The BBC says its forthcoming mini-series, Aftermath, is a "thought-provoking drama of loss, survival and hope". But for many Thais who lost their families in the 2004 tsunami, the film-makers are reopening wounds.
Further outrage has greeted the decision to hire Thais to play corpses at a cut-rate pay of £6 a day for the series, to be broadcast later this year.
Film crews from BBC2 and Warner Brothers' HBO, shooting on location on the Andaman coast for a two-part television mini-series based on the 2004 Boxing Day tsunami, are busy making drama out of a crisis.
But some survivors in Khao Lak and Phuket, two of the hardest-hit resorts in Thailand, complain that realistic recreations of the catastrophe are stirring up painful new nightmares,
"It's not right," Trongchai Pachkrau told The Nation newspaper. The former boatman witnessed the deadly waves at Phi Phi island and is stilltoo frightened to work at sea.
"Why are they doing this? It's too early," said Sawitree Kulmat, a tour guide who has seen her revenues plummet because Asian tourists fear wandering ghosts and book their trips elsewhere.
"Nobody wants this. Everyone is trying to forget," she said. " What about people who lost their families?"
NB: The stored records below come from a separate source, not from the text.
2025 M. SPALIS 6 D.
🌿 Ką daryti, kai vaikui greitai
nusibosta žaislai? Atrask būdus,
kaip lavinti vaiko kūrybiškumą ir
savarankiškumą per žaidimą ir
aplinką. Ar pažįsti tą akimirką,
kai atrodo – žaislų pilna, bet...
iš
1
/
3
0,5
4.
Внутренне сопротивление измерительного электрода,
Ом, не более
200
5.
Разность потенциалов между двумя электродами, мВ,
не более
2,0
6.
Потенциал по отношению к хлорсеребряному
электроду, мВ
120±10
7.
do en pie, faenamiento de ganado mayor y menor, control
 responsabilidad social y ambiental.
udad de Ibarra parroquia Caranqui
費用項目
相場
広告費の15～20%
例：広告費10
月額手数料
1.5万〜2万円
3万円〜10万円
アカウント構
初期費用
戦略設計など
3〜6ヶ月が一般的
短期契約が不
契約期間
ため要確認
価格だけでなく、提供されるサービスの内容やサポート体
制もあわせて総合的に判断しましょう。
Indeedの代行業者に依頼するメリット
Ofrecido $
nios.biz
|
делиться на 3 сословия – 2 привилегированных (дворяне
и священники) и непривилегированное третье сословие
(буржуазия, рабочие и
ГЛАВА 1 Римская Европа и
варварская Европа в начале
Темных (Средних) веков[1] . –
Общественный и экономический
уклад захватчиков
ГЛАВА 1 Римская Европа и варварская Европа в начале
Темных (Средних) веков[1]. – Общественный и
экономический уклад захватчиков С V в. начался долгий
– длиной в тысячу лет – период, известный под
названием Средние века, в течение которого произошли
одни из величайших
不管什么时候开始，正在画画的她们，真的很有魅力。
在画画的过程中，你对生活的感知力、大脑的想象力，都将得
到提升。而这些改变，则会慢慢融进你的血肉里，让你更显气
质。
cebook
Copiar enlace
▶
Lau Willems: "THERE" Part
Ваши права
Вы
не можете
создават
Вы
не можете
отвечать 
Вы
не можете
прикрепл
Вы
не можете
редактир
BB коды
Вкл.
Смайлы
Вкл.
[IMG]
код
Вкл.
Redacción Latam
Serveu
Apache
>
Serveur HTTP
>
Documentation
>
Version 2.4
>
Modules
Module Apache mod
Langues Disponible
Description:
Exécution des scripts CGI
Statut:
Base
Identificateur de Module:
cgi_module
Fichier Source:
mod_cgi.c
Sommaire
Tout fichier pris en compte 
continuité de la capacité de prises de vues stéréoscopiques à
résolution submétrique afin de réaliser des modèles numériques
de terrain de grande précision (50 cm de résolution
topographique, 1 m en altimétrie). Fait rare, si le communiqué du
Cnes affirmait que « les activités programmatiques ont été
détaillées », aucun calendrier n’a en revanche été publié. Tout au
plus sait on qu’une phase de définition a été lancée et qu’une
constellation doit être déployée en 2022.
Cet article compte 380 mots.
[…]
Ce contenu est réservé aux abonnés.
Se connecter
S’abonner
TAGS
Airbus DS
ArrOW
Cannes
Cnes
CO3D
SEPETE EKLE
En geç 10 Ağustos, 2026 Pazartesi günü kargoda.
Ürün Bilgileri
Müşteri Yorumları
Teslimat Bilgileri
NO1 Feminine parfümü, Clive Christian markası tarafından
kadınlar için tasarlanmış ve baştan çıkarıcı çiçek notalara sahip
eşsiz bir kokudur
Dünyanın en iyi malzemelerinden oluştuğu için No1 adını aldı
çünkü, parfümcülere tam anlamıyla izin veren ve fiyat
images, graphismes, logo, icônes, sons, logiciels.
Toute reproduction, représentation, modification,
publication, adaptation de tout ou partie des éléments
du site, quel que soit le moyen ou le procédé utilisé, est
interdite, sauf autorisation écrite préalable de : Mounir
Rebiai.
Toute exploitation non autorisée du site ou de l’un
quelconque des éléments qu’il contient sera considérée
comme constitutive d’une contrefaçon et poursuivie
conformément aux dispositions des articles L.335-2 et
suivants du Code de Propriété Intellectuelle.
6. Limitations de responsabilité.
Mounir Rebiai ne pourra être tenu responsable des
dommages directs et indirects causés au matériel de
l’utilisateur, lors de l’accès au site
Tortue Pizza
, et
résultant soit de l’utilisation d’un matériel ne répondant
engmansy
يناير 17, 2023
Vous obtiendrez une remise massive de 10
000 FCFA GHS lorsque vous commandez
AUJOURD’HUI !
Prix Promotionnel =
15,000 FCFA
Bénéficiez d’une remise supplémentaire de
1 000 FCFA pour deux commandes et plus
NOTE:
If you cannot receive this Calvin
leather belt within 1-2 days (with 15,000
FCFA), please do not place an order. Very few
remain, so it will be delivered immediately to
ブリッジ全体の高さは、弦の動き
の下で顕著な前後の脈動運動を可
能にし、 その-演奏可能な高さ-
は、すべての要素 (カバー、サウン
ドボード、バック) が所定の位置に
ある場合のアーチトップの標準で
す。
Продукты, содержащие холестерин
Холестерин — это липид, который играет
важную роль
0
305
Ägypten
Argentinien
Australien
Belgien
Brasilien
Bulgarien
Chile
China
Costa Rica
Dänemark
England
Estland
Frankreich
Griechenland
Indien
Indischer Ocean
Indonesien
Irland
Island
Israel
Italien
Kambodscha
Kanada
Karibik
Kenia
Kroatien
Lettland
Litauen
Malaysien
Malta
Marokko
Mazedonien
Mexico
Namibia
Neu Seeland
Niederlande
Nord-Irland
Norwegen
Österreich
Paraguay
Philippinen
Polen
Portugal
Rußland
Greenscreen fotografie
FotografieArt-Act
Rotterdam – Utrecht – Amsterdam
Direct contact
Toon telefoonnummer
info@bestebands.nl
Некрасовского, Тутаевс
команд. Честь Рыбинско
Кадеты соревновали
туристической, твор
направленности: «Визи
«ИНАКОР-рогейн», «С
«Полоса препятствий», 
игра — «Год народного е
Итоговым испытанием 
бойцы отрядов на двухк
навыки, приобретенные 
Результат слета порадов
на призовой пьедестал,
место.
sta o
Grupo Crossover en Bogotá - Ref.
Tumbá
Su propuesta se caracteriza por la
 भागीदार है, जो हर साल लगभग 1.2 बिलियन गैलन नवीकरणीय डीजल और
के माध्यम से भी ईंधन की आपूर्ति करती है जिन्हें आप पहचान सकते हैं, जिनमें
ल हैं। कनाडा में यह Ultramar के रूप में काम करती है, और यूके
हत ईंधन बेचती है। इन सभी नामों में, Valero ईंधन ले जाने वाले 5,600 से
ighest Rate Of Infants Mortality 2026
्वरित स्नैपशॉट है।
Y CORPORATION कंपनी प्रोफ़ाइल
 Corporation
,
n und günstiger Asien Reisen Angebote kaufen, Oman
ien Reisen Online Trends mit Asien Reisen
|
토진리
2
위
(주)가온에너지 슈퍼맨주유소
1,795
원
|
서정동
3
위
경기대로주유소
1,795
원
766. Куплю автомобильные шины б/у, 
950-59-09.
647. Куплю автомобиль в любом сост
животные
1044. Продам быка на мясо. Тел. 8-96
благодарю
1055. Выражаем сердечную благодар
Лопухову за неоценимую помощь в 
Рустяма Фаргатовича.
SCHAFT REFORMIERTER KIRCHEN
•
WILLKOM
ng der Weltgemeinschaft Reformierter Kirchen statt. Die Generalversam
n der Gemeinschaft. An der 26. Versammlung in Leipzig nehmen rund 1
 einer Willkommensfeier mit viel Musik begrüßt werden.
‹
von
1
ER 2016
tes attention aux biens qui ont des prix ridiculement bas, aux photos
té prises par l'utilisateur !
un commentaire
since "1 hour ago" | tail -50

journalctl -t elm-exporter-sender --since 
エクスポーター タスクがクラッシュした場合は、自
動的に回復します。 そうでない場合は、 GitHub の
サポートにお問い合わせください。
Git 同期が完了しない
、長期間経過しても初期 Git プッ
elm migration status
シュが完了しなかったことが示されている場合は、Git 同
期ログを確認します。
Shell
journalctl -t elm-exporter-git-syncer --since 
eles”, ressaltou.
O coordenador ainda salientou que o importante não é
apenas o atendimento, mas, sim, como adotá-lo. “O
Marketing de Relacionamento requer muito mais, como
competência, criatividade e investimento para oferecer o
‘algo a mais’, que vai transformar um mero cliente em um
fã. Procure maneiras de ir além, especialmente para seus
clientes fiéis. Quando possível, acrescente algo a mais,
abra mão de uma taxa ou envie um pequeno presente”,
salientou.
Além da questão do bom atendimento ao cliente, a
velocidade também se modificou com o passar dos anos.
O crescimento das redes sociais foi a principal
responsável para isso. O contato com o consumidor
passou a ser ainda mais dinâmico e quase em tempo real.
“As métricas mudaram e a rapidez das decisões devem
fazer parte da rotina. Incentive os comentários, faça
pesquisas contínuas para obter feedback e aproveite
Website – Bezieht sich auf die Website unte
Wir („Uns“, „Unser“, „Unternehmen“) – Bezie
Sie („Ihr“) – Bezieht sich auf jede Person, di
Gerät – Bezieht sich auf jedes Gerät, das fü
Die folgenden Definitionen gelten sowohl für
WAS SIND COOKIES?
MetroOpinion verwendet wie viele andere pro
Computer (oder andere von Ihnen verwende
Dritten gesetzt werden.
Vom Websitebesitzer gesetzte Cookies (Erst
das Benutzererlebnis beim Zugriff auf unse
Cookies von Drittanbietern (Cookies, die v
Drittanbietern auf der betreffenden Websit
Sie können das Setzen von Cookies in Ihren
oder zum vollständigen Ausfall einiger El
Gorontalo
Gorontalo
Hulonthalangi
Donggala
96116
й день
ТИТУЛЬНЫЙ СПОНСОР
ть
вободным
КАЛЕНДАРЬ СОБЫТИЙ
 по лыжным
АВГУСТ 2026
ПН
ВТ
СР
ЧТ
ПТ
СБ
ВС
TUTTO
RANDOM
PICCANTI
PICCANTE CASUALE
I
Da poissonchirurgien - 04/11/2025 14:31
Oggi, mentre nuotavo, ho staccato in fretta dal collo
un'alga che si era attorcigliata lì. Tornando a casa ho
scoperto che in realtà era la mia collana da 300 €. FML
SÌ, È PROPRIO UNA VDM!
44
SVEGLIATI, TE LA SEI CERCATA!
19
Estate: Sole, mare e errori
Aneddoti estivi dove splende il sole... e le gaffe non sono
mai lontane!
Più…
Barely 18 months have passed since three-storey-high waves drowned 5,395 people on Thailand's shores and left 2,817 missing and presumed dead. Hundreds of cadavers still await identification. Many survivors are still homeless.
Colin Callender, the president of HBO Films, said the shows would be " dedicated to exploring the cultural and personal fault lines that can be ruptured by such a catastrophe".
The actors who play the Westerners whose idyllic holidays were curtailed by the quake-generated waves include Tim Roth, the British Oscar nominee, and the Australian actress, Toni Collette.
The mini-series features young parents mourning their baby, a British woman whose husband and son get swept away, an aggressive reporter and an overwhelmed British diplomat. The programme is scheduled to be aired in December.Under swollen clouds in the off-season, initial filming ended last month in Phuket. Now the crew is in Khao Lak, where naked survivors of the Tsunami once clung to trees as the backwash from 15-metre waves hurled chunks of concrete and broken glass at them.
"It's disgusting. I almost had a heart attack when I saw a bunch of wrecked cars and a longtail boat up by the bridge. The first moment was pretty terrible - real déjà vu. I thought maybe it was a flash flood," said Bodhi Garrett, the director of North Andaman Tsunami Relief, which runs education and economic recovery programmes for victims. "If there had been a simple warning sign that this was staged for the cameras there would have been a lot less offence caused."
The jungle highway was littered for months by the rusted hulks of boats and cars and the holiday gear unclaimed by the dead.
Mr Garrett said: "If some profits go towards helping local victims recover, that would be better." He was pleased to learn Thai extras would receive 400 baht [£6], almost double the standard wage for a day labourer.
But Robert Reynolds, who runs a charity for tsunami orphans in Krabi province, was incensed after discovering Western extras were routinely paid 1,400 baht [£20]. He says he wrote to executives at the prize-winning Kudos productions, demanding that they take care not to offend. "Thais lost everything," he pointed out to The Nation. "They had no homes to go back to."
Spokesmen from HBO and the BBC were unavailable for immediate comment last night.